Yiftah Ron-Tal: It’s accompanied by a great deal of feeling, and we are doing it in coordination, as much as possible, with the company the Gazan provider company. We are coordinating this thing with them so that they will be able to manage it. The crisis.

Haaretz: From the Egyptians – given their struggle against the Muslim Brotherhood and its Hamas branch – I’d expect nothing. I am an Israeli citizen, and my expectations are from the Israeli government, and for it not to exacerbate the humanitarian crisis in Gaza. Beyond that, Israel is still maintaining a type of siege of the Gaza Strip. A maritime, aerial and also ground siege. It’s not a sovereign state that we’re doing a favor for by giving them electricity.

Yiftah Ron-Tal: I am not a politician. I am the director of an electric company. I am doing the best I can. We are doing it with the highest sensitivity.

Haaretz: How do you cut off power to hospitals with sensitivity?

Yiftah Ron-Tal: I hope things will work out. That the electricity will be paid for and we will supply all we can. Even if we supply the entire amount possible, we can supply Gaza with slightly more than 50 percent.


Now, here’s the bit with the quote used by the Indy reporter – in bold below.

Haaretz: Listen, electricity in part means enjoying privileges like we have here in Israel – air conditioners, coffee machines. But electricity is also resuscitators and incubators for premature babies, and in operating rooms. And also for sewage facilities. Even without this, Gaza is on the brink of collapse. To turn this into a financial consideration is a bit problematic. No?

Yiftah Ron-Tal: Uhhh, it’s definitely not simple, but, uh it’s our job. We are doing it with as much sensitivity as we can. In any event, the electric power supplied by Israel isn’t meant to be Gaza’s only electric power.

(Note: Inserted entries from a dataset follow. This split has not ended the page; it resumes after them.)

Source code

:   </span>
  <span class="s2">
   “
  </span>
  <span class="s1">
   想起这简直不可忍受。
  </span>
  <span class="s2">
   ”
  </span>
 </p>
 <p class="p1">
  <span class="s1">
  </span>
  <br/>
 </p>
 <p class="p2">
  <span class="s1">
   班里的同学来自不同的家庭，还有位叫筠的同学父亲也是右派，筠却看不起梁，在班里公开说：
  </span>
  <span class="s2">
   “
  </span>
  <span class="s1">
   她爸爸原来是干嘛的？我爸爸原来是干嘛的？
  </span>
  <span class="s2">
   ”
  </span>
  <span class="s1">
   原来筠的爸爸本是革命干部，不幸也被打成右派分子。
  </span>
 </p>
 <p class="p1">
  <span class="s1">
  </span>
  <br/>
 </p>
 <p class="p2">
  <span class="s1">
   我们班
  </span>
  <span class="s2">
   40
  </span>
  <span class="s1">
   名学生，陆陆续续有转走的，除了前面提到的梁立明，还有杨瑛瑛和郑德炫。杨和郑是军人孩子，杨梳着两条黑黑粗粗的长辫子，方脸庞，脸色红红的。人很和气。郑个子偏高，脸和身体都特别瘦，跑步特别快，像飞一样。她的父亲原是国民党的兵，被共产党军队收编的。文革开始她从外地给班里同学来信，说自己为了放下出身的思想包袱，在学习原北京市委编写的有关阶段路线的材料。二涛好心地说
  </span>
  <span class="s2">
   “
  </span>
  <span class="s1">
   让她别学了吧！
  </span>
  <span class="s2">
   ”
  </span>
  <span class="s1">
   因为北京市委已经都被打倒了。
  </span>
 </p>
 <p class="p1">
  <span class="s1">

I don’t know whether you know, but Gaza has a power station that’s not operating. It’s not operating, not because the Israel Electric Corporation is not operating it. It’s not working because the Gazan order of priorities is such that they don’t buy fuel. And if they do buy it, it’s not for the station. There is also Egyptian electricity that is supposed to be supplied, via Rafah. Those are [power] lines that are supposed to provide more than 10 percent of Gaza’s consumption. Those lines haven’t been working for a few months already.

Ron-Tal’s reply to the questions posed by Haaretz consisted of over 365 words. It included replies clearly expressing concern with the impact of his decisions on Palestinians, and also provided context on the complicating factors at play and Hamas’s role in the shortage.  By citing just three of those words (“it’s our job”), the Indy journalist did what the Indy and other UK media outlets do best: taking the comments and actions of Israelis and Israeli leaders out of context to impute maximum malevolence.